● EXERCISE DETAILS:
Search the data for "Sanchez". Each line containing it is to be copied.

*** STORED DATA

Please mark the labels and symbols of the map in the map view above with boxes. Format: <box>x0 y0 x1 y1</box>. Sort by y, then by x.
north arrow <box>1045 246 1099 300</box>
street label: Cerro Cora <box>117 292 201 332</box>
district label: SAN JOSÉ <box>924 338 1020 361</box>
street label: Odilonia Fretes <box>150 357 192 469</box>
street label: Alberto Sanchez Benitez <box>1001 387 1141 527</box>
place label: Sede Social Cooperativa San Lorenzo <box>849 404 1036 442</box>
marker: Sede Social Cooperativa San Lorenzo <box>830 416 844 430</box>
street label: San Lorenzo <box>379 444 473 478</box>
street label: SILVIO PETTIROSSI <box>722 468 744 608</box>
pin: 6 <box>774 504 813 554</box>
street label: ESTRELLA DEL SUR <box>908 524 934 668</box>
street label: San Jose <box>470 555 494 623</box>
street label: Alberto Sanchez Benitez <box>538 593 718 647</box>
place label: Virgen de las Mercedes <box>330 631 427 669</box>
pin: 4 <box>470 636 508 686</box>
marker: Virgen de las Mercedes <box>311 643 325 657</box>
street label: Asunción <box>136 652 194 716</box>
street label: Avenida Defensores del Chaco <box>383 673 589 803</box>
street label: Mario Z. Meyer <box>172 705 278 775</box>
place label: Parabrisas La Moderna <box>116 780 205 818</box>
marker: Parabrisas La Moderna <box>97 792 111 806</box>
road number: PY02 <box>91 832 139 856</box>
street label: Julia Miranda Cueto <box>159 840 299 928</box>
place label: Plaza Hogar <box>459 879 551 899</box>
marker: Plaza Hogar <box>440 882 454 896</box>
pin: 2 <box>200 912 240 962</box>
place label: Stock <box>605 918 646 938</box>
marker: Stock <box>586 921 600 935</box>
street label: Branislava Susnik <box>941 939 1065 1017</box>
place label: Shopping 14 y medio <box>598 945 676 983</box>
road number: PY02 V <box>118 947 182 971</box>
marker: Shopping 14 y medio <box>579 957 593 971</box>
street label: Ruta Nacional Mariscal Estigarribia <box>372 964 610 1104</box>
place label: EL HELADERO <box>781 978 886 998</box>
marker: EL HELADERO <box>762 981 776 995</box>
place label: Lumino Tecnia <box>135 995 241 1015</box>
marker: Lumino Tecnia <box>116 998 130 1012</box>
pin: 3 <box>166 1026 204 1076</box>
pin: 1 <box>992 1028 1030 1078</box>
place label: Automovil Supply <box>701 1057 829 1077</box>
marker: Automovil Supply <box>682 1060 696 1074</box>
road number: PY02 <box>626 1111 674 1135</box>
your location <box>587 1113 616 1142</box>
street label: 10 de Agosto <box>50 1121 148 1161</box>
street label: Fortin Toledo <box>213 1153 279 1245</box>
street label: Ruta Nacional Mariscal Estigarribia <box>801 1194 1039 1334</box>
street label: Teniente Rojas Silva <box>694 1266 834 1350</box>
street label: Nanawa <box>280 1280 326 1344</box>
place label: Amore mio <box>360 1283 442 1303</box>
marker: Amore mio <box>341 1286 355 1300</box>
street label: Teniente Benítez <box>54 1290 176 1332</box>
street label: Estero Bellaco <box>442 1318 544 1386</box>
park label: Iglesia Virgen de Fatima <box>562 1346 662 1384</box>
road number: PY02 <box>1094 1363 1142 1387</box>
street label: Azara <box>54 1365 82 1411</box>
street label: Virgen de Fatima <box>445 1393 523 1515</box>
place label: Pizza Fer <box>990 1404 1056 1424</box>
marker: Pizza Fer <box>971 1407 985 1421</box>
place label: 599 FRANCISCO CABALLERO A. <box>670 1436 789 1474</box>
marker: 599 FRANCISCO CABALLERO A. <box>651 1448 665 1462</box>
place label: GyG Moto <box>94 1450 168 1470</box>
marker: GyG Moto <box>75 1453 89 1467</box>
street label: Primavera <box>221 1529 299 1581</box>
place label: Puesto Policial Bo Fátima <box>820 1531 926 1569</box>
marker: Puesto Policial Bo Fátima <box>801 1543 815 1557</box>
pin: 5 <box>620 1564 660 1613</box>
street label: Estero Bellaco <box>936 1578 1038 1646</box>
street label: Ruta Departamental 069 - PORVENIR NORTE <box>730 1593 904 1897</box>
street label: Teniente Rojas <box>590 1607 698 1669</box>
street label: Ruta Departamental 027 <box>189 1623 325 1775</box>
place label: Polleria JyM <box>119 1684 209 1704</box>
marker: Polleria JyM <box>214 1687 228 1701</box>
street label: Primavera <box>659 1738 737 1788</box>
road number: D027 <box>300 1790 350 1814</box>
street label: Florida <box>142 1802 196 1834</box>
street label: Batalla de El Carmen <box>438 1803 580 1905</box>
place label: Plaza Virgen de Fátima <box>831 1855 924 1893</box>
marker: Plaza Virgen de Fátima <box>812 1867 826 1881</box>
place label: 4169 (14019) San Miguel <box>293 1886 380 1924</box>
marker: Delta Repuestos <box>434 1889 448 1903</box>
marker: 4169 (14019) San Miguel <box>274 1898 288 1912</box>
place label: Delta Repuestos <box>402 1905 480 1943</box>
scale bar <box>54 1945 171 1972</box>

******

● SOLUTION FOR THIS PROBLEM:
street label: Alberto Sanchez Benitez <box>1001 387 1141 527</box>
street label: Alberto Sanchez Benitez <box>538 593 718 647</box>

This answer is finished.